> _EXERCISE DATA_:
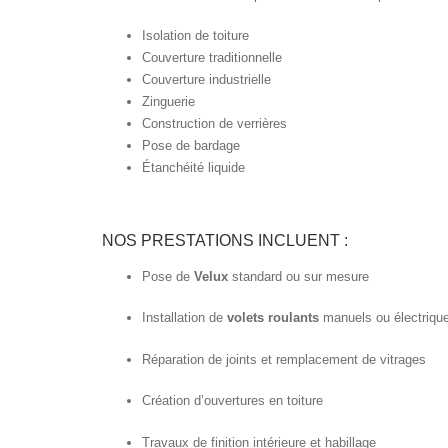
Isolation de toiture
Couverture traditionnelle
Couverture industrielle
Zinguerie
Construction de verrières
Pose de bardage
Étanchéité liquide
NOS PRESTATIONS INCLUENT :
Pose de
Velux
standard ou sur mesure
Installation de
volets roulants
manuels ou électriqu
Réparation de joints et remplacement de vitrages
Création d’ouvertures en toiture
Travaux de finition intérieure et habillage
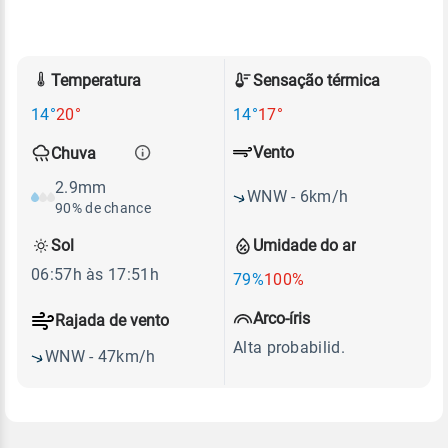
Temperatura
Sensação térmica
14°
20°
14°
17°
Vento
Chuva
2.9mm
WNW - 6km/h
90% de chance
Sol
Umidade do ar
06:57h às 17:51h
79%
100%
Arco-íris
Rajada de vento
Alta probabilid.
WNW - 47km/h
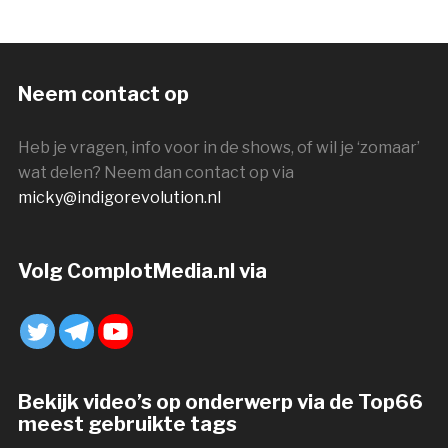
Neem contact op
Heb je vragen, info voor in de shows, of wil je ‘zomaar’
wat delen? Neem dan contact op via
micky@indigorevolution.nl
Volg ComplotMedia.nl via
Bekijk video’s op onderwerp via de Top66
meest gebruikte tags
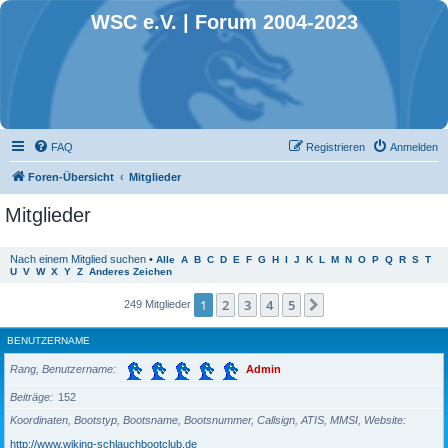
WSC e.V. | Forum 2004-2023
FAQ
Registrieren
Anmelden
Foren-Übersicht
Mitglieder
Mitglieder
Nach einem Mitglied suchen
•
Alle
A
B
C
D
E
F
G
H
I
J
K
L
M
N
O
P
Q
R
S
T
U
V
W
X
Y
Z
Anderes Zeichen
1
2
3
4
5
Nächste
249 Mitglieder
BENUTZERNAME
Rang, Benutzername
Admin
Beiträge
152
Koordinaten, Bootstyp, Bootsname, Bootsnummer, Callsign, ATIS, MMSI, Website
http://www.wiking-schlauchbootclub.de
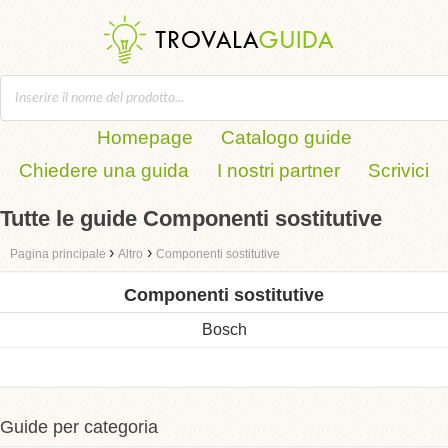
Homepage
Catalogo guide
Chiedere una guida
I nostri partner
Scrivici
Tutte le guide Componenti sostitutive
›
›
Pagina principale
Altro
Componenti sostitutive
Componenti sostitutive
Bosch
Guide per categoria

==

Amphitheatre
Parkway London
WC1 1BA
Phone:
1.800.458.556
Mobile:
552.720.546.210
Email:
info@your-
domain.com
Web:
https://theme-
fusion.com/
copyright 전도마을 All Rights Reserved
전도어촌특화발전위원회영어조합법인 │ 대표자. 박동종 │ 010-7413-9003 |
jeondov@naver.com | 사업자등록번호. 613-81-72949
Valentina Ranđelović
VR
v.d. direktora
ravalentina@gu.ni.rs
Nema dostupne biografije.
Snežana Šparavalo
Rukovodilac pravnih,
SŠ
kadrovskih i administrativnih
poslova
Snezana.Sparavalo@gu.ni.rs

* * *

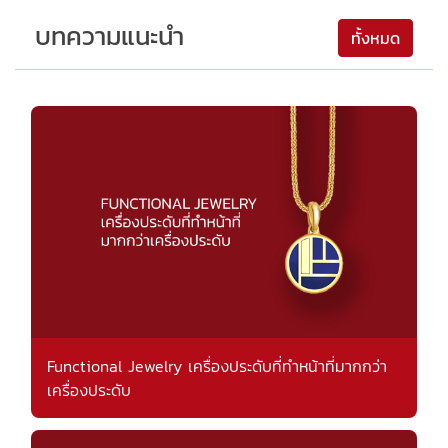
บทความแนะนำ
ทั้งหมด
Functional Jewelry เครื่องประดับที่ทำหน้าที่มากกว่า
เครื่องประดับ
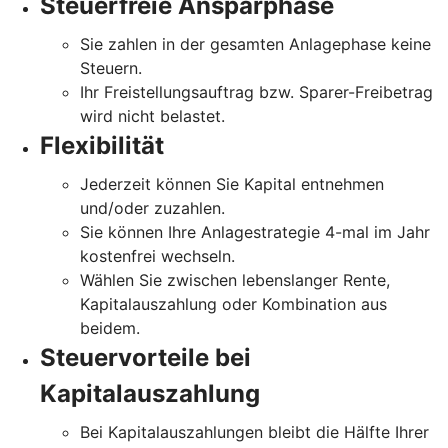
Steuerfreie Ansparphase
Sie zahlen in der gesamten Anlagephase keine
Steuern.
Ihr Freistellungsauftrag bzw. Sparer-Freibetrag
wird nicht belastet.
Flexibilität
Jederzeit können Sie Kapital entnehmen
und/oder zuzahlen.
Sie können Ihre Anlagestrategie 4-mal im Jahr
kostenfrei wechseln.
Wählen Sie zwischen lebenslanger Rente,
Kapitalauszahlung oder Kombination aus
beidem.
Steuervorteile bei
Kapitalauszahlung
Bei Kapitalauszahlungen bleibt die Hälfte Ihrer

> _TASK ITEM_: Filter the records for the word "contact" and show every line that has it.

> _REPLY_:
Neem contact op
wat delen? Neem dan contact op via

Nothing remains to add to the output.